24 février 2024

Si Imsouane m’était conté !

La récupération nationale du domaine public auquel l’Etat tient fermement tourne à la dérision médiatique à cause des vidéos choc, mettant en scène des bulldozers en pleines et infinies opérations de démolition avec manifestement trop de zèle, faisant table rase de lieux de vie et de commerces qualifiés d’illégaux.

Sans doute, les images fortes de démontage du village d’Imsouane, faisant tâche d’huile sur les réseaux sociaux et reprises et commentées allègrement par des médias étrangers, ont fait plus mal, particulièrement chez la communauté professionnelle du tourisme, les adeptes mondiaux du surf l’ayant connu, les malchanceux qui y ont, après autorisation communale, investi en auberges et demeures chez l’habitant dont certains, très confiants, ont même fait venir des artisans de Fez pour la pose de zellige ancestral et autres authenticités. Du jour au lendemain, toute une vie prend donc fin sur l’autel de l’investissement touristique où un méga-projet betonné prend place.
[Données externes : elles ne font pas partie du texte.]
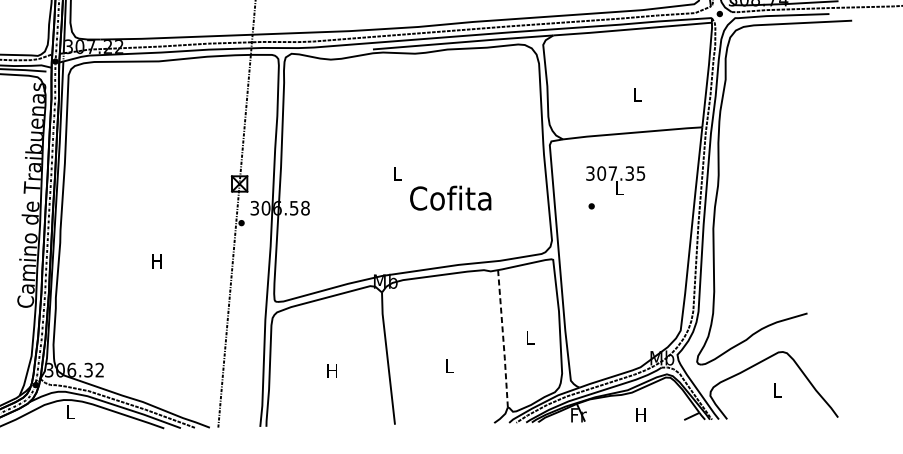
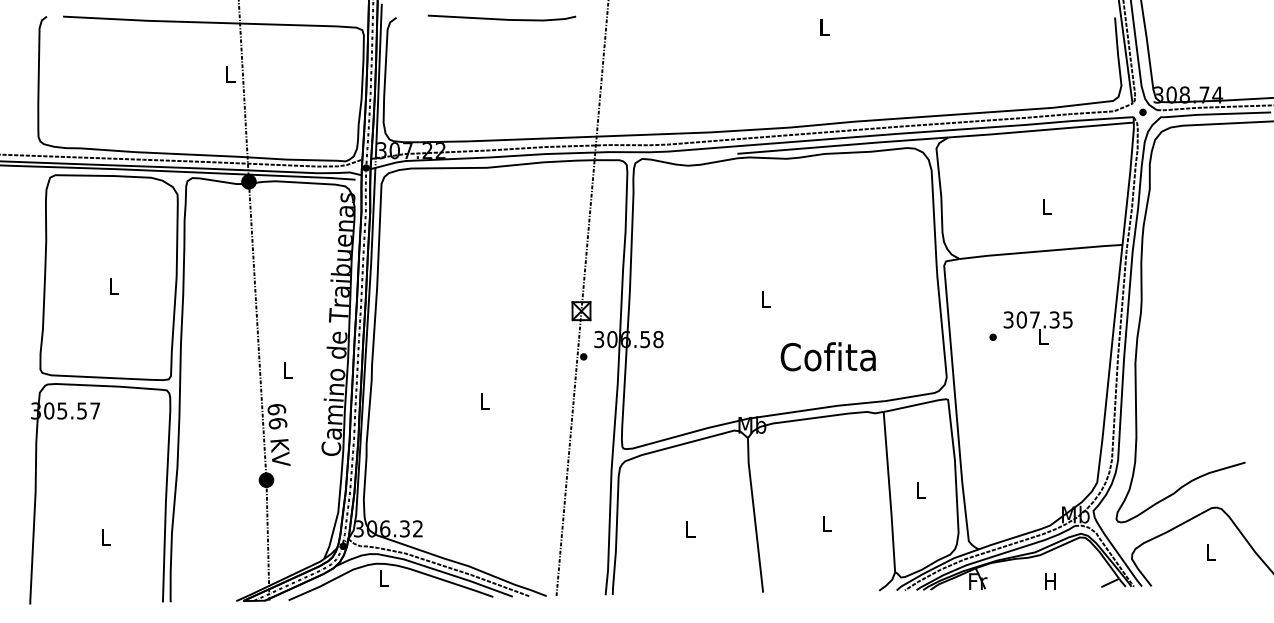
text: (615, 180) -> (1037, 327), moved
text: (450, 197) -> (827, 356), moved
text: (156, 261) -> (484, 401), H -> L
line: (503, 339) -> (889, 492), dashed -> solid
text: (332, 370) -> (689, 529), H -> L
Comme si Imsouane, ce paisible village de pêcheurs à l’origine autour duquel se sont essaimées, il est vrai, plusieurs constructions pittoresques d’hébergement, de restauration et de shopping nature pour les visiteurs, en majorité des surfeurs professionnels, n’est bizarrement pas un lieu touristique où la niche « Tourisme de Surf » y a pris forme, promu d’ailleurs sur les réseaux sociaux par des champions mondiaux très suivis. Même l’Onmt y a consacré une bonne place dans sa campagne de promotion internationale « Maroc Terre de Lumière », convaincu que c’est là une niche à développer, à en implémenter l’image chez la communauté des surfeurs de la planète. Exit! Difficile d’imaginer un surfeur, par extrapolation des sportifs à la rencontre de la nature muni d’une simple planche, plus proche plutôt des populations locales et leur mode de vie simple que des personnages cliché, héberger dans des hôtels dernier cri en front de mer au formalisme standard et moderne. Allons donc, c’est très loin de la culture des surfeurs pour ne pas dire tout à fait antinomique.
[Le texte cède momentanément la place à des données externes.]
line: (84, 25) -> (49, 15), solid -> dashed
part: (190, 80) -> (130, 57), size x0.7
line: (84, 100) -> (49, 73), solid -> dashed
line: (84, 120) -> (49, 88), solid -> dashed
Tout ce beau montage se trouve malheureusement noyé dans l’arbitraire comme si le terrain balnéaire sur foncier maritime ne se trouve qu’à Imsouane, sans parler des dégâts de destinée causés à la population locale ainsi qu’à ceux ayant investi. Les images et vidéos de bulldozers en pleine action de démolition ont fait le tour de la planète, faisant le lit de ceux qui n’aiment pas notre pays en faisant le rapprochement malintentionné d’un Maroc Président du Conseil des Droits de l’Homme à Genève et un Maroc démolisseur. C’est inacceptable.

Le comble est que les responsables n’y font pas volte-face en communiquant bien comme il faut pour dissiper tout malentendu. Du genre : recasement des « sinistrés », les nouveaux investissements touristiques qui prendraient place sont solidaires et durables, les emplois qui seront générés au profit de la population locale, la dynamique de l’économie locale qui aura lieu, les retombées en termes d’image et d’investissement pour le Maroc, etc. Pourquoi tout ce silence alors que nous sommes attaqués de toutes part.

Pour le surf, c’est une autre paire de manche. Ministère du Tourisme, Onmt, CNT et Fédération Royale Marocaine de Surf doivent s’exprimer, en toute citoyenneté et d’amour pour ce pays, plus vite avant que le mal ne s’installe de plus belle.  

Qui plus est, le développement territorial touristique n’est pas toujours lié nécessairement à la construction en béton. Le village pittoresque d’Imsouane a une âme, c’est devenu un patrimoine. Au risque de nous répéter, la transformation future ne garantit sans doute pas que les surfeurs vont revenir et loger dans des hôtels dont le plan d’aménagement est validé en 2022 par différents intervenants ministériels, la commune et les autorités publiques.